(Dataset entries)

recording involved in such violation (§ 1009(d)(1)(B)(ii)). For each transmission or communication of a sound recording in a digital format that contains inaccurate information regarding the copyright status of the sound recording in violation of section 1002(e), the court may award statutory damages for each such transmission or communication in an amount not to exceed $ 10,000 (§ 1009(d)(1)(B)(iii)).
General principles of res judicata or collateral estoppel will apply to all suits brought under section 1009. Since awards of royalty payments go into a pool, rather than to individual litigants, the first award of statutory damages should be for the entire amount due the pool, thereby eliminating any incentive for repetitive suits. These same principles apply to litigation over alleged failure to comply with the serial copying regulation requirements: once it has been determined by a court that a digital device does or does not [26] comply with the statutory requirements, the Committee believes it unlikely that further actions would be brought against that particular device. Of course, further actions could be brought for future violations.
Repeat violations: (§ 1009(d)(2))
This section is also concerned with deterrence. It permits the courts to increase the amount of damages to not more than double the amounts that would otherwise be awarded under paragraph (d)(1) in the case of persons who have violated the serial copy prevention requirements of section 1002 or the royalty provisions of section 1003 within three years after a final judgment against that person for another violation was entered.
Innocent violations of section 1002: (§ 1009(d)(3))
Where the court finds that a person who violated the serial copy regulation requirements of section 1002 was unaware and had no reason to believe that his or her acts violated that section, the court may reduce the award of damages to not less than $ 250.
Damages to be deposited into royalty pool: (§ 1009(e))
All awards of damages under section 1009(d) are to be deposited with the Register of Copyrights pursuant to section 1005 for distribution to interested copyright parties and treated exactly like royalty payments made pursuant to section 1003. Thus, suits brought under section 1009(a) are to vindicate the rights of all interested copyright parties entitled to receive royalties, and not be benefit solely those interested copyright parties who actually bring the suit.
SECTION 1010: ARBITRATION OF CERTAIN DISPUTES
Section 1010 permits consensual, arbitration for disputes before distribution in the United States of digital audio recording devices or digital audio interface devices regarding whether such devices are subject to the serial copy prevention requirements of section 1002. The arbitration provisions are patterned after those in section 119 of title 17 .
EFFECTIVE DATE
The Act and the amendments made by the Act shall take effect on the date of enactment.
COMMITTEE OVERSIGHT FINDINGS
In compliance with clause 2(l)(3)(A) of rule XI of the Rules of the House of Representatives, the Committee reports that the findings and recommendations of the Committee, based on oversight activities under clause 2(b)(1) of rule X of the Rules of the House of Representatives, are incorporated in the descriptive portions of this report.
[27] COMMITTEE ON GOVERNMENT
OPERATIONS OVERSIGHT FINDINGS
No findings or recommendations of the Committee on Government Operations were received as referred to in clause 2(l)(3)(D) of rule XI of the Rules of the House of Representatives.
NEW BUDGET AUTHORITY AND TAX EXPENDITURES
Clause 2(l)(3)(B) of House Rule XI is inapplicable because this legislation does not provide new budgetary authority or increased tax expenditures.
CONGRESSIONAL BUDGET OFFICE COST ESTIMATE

Directions: Write out every entry once more, precisely as it stands.

Answer box:
recording involved in such violation (§ 1009(d)(1)(B)(ii)). For each transmission or communication of a sound recording in a digital format that contains inaccurate information regarding the copyright status of the sound recording in violation of section 1002(e), the court may award statutory damages for each such transmission or communication in an amount not to exceed $ 10,000 (§ 1009(d)(1)(B)(iii)).
General principles of res judicata or collateral estoppel will apply to all suits brought under section 1009. Since awards of royalty payments go into a pool, rather than to individual litigants, the first award of statutory damages should be for the entire amount due the pool, thereby eliminating any incentive for repetitive suits. These same principles apply to litigation over alleged failure to comply with the serial copying regulation requirements: once it has been determined by a court that a digital device does or does not [26] comply with the statutory requirements, the Committee believes it unlikely that further actions would be brought against that particular device. Of course, further actions could be brought for future violations.
Repeat violations: (§ 1009(d)(2))
This section is also concerned with deterrence. It permits the courts to increase the amount of damages to not more than double the amounts that would otherwise be awarded under paragraph (d)(1) in the case of persons who have violated the serial copy prevention requirements of section 1002 or the royalty provisions of section 1003 within three years after a final judgment against that person for another violation was entered.
Innocent violations of section 1002: (§ 1009(d)(3))
Where the court finds that a person who violated the serial copy regulation requirements of section 1002 was unaware and had no reason to believe that his or her acts violated that section, the court may reduce the award of damages to not less than $ 250.
Damages to be deposited into royalty pool: (§ 1009(e))
All awards of damages under section 1009(d) are to be deposited with the Register of Copyrights pursuant to section 1005 for distribution to interested copyright parties and treated exactly like royalty payments made pursuant to section 1003. Thus, suits brought under section 1009(a) are to vindicate the rights of all interested copyright parties entitled to receive royalties, and not be benefit solely those interested copyright parties who actually bring the suit.
SECTION 1010: ARBITRATION OF CERTAIN DISPUTES
Section 1010 permits consensual, arbitration for disputes before distribution in the United States of digital audio recording devices or digital audio interface devices regarding whether such devices are subject to the serial copy prevention requirements of section 1002. The arbitration provisions are patterned after those in section 119 of title 17 .
EFFECTIVE DATE
The Act and the amendments made by the Act shall take effect on the date of enactment.
COMMITTEE OVERSIGHT FINDINGS
In compliance with clause 2(l)(3)(A) of rule XI of the Rules of the House of Representatives, the Committee reports that the findings and recommendations of the Committee, based on oversight activities under clause 2(b)(1) of rule X of the Rules of the House of Representatives, are incorporated in the descriptive portions of this report.
[27] COMMITTEE ON GOVERNMENT
OPERATIONS OVERSIGHT FINDINGS
No findings or recommendations of the Committee on Government Operations were received as referred to in clause 2(l)(3)(D) of rule XI of the Rules of the House of Representatives.
NEW BUDGET AUTHORITY AND TAX EXPENDITURES
Clause 2(l)(3)(B) of House Rule XI is inapplicable because this legislation does not provide new budgetary authority or increased tax expenditures.
CONGRESSIONAL BUDGET OFFICE COST ESTIMATE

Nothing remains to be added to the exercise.